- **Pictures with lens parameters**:
- Opening Delimiter -
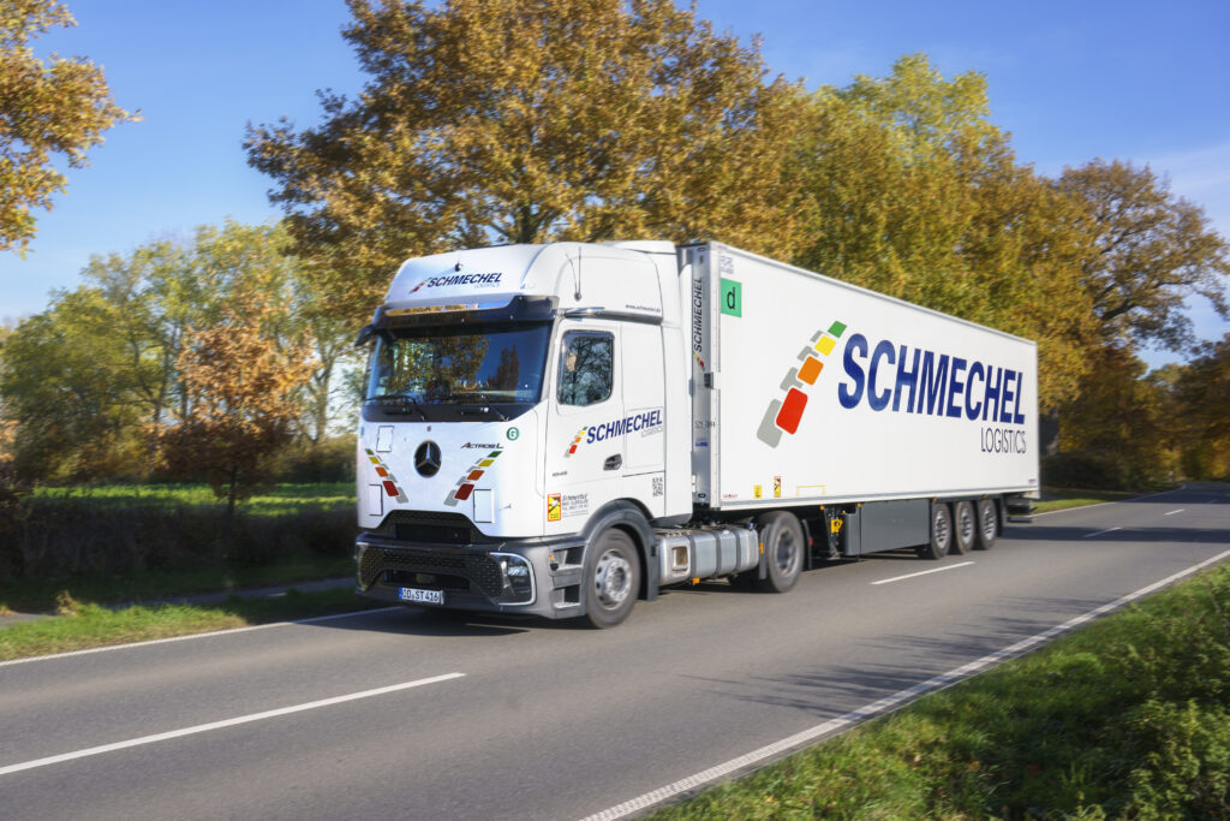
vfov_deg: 37.9
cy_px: 410
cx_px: 615
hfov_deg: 54.4
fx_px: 1196
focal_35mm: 35
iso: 250
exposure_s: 1/400
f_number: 8
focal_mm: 35
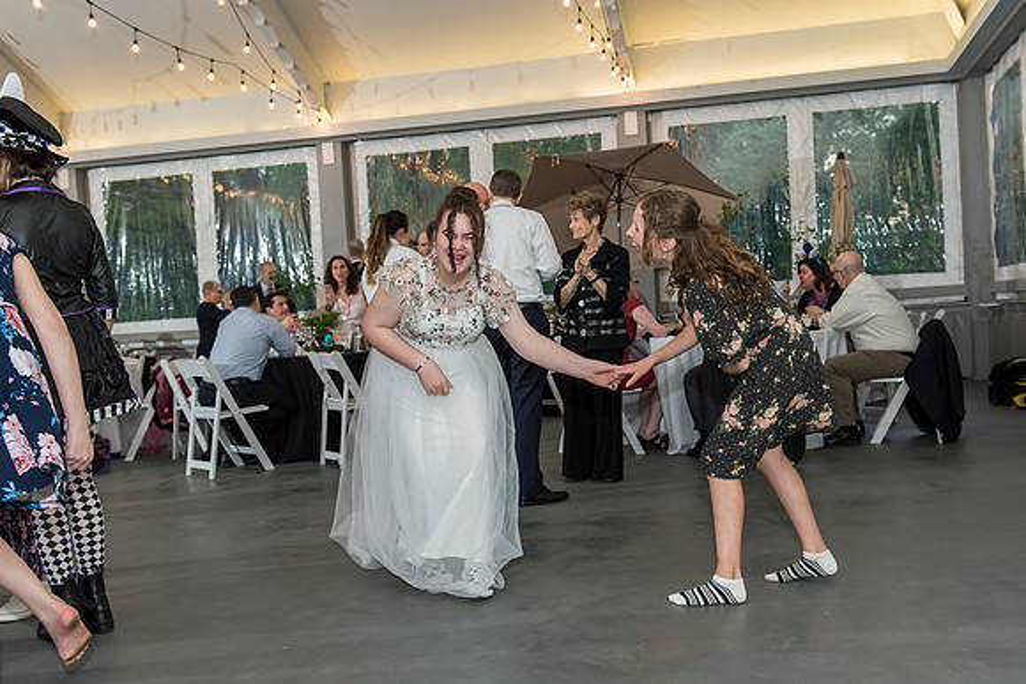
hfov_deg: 53.5
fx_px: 1017
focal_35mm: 36
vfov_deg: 37.2
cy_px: 354
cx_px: 535
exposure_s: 1/100
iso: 800
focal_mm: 34
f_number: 4
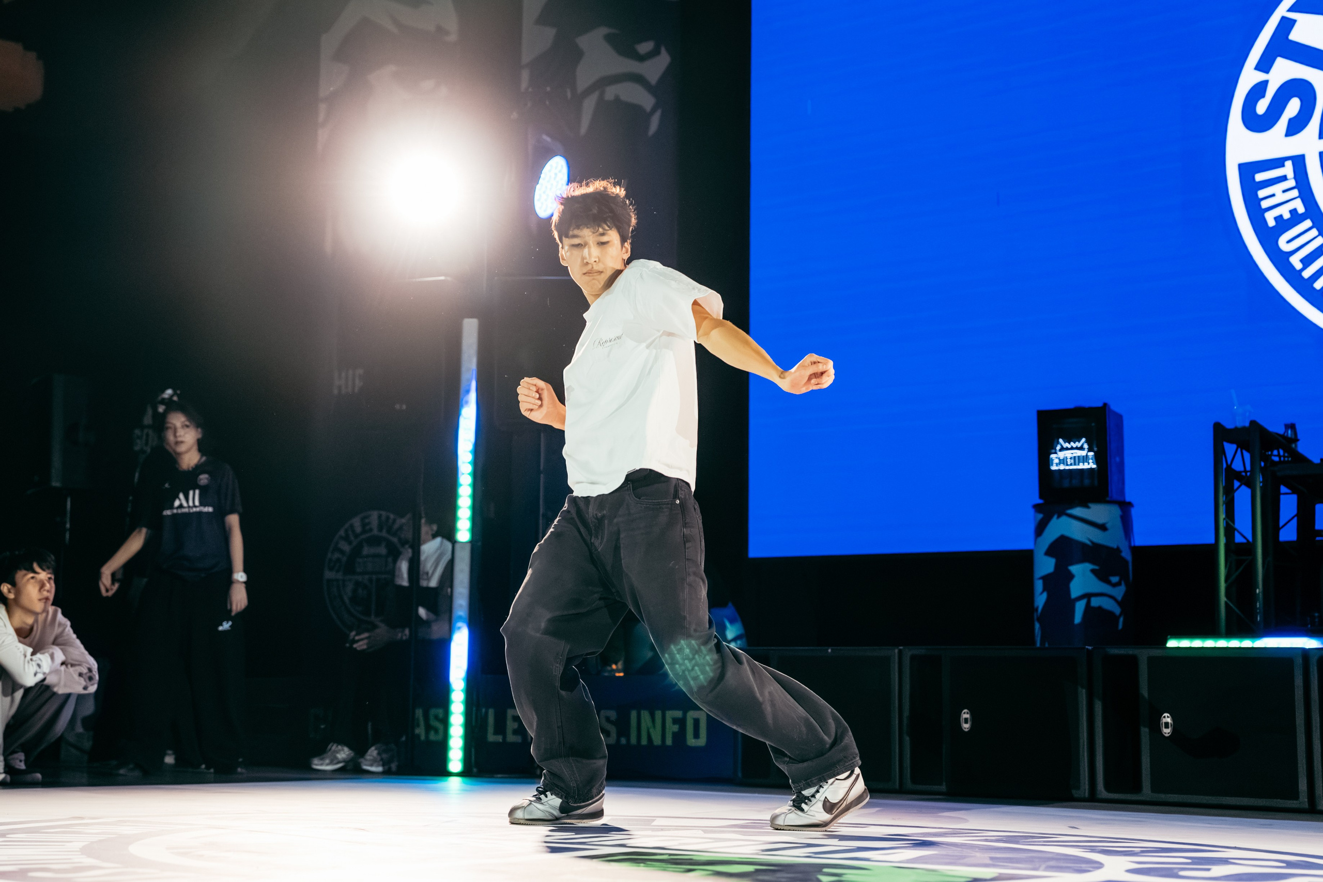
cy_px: 441
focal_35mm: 56
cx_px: 545
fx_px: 2075
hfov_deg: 35.3
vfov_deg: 24.0
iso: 3200
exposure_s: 1/800
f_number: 2.8
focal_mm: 48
- Closing Delimiter -
The lines to be quoted run from the line containing "exposure_s: 1/100" through the end of the entries above, both included; quote them exactly and leave out any pictures.

exposure_s: 1/100
iso: 800
focal_mm: 34
f_number: 4
cy_px: 441
focal_35mm: 56
cx_px: 545
fx_px: 2075
hfov_deg: 35.3
vfov_deg: 24.0
iso: 3200
exposure_s: 1/800
f_number: 2.8
focal_mm: 48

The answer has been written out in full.